Raymond Cartier contre le cartiérisme

Elle n'est pas excessive

En outre, et si on met à part l'Algérie, l'effort n'excède pas nos possibilités. M. Cartier, nouvelle manière, a procédé à deux excellentes mises au point. La première est d'avoir fait observer l'erreur commise quand on apprécie en pourcentage du revenu national l'importance de l'aide que nous apportons aux pays sous-développés. Un tel calcul, souvent répété est absurde, car le revenu national est absorbé par tant de dépenses incompressibles qu'on peut imaginer un pays consacrant tout l'excédent de son revenu au Tiers-Monde sans que pour autant le pourcentage de son revenu national appliqué à cette aide apparaisse considérable.
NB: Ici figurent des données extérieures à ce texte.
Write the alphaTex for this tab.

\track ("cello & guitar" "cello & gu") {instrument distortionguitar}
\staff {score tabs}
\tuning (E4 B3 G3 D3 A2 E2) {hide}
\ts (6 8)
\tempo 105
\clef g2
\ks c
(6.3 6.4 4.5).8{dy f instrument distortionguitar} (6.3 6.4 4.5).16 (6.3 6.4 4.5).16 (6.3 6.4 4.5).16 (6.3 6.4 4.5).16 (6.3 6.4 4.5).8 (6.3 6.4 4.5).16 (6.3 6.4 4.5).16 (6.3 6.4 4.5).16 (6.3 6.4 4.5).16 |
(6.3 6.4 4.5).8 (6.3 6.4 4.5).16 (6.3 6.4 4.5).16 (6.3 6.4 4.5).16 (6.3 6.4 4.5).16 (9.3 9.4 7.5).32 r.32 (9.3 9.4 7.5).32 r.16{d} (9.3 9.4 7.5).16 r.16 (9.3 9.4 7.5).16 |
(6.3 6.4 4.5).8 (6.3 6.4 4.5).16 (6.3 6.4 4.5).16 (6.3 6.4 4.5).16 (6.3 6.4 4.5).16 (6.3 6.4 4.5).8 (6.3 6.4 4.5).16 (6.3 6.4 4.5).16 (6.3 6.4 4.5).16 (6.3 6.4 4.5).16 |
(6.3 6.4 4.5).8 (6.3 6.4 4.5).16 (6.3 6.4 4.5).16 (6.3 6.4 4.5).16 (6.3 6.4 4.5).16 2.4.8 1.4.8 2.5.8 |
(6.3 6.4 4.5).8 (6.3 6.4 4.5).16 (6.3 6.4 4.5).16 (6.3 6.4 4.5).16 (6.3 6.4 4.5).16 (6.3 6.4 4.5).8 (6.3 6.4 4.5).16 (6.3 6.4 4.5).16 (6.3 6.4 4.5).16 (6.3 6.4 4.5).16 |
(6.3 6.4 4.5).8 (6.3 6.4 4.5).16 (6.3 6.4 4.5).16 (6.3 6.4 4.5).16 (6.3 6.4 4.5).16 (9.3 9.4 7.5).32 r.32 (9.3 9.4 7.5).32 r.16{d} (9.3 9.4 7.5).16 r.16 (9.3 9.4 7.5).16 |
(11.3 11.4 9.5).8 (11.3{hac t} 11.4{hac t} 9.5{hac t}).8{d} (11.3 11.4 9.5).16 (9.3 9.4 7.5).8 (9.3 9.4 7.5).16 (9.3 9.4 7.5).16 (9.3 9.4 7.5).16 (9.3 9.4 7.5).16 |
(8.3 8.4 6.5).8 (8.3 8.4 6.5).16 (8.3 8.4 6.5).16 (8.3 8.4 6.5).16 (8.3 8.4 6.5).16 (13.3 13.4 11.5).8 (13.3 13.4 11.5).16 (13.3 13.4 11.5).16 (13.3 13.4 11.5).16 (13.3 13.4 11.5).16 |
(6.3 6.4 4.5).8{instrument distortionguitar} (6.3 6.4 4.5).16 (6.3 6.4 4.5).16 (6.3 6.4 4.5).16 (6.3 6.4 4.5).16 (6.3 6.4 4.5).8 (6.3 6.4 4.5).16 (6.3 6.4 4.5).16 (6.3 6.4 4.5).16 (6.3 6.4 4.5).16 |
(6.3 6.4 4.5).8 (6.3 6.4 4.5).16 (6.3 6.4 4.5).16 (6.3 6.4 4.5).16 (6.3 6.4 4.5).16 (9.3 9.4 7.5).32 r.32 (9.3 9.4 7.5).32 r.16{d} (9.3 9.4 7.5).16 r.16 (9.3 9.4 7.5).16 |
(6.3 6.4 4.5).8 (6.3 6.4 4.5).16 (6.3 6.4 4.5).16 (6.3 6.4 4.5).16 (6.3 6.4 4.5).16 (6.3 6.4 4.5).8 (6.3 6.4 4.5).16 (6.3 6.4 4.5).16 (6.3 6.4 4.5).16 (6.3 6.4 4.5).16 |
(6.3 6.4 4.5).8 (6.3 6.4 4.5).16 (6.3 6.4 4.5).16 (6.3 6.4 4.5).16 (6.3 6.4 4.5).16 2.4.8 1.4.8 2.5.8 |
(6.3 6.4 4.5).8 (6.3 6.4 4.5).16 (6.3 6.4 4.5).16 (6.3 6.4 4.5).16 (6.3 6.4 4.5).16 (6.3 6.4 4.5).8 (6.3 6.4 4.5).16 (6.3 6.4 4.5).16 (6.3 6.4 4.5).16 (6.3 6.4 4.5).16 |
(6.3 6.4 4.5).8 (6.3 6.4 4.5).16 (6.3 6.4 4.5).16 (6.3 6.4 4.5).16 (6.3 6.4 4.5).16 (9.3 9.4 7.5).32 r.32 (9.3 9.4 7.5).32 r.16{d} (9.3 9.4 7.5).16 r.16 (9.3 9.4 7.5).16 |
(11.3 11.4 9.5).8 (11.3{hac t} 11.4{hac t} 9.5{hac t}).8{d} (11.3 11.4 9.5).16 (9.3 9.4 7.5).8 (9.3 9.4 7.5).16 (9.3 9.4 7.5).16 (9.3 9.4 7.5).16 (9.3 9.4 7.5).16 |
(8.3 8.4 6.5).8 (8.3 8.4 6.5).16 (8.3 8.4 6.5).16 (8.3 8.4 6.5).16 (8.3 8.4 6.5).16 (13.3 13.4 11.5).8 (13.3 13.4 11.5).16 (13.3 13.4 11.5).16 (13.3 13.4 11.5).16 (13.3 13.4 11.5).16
En fait, c'est par rapport aux investissements effectués à son propre profit qu'il convient de faire le calcul. Et il est certain que, compte tenu de l'Algérie, l'effort entrepris par la France est excessif car il a lieu au détriment de notre substance et compromet notre avenir. La seconde mise au point est non moins opportune. C'est le « raisonnement de la tartelette » qui répond à un discours assez irritant naguère prononcé par le Président Senghor. Selon celui-ci, quand nous construisons un port outre-mer, en fin de compte tout l'argent nous revient – ou au moins une grande part – sous forme d'économie du personnel, de paiement de matériel, etc... Mais, ce que ne voit pas le Président Senghor, c'est que si ce port avait été construit chez nous, cet argent aussi serait resté chez nous, et en plus nous aurions un port de plus à nous. Ces mises au point étaient opportunes.
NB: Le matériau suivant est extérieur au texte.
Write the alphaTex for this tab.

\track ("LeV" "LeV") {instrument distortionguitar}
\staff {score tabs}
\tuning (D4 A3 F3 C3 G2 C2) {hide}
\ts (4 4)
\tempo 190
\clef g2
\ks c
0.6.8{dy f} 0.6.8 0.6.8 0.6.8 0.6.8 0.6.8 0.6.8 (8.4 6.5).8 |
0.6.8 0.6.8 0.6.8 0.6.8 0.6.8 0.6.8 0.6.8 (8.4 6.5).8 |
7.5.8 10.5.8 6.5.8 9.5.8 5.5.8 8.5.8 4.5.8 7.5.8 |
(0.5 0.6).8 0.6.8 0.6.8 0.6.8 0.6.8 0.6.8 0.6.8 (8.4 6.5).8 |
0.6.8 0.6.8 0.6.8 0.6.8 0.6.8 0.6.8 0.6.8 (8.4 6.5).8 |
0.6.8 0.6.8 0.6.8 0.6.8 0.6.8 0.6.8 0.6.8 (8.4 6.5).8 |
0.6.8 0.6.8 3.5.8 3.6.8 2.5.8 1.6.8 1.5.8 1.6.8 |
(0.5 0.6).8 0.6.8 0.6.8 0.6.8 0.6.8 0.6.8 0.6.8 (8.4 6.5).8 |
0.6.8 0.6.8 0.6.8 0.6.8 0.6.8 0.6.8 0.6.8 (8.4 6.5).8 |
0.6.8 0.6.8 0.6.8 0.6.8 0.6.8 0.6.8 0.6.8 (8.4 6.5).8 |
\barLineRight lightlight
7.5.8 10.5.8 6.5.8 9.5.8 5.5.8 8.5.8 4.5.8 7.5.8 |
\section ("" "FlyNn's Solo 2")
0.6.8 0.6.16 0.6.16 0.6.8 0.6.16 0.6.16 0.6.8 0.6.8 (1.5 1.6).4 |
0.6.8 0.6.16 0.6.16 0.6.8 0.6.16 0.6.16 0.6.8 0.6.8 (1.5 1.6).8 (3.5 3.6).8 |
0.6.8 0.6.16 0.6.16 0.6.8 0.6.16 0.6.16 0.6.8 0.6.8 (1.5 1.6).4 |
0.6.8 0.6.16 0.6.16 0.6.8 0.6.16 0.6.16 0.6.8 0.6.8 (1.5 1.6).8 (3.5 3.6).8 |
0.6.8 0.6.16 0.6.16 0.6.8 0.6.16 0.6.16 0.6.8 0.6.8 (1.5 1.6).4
Seulement que ce port enrichisse un pays sous-développé, que l'Afrique en soit doté, c'est justement ce que nous sommes en droit de souhaiter. Et l'intérêt que représente l'évolution de M. Cartier, c'est qu'il le reconnaît. Il admet désormais, à l'encontre des cartiéristes du style « Aurore », que le bien même des pays développés suppose le développement du Tiers-Monde.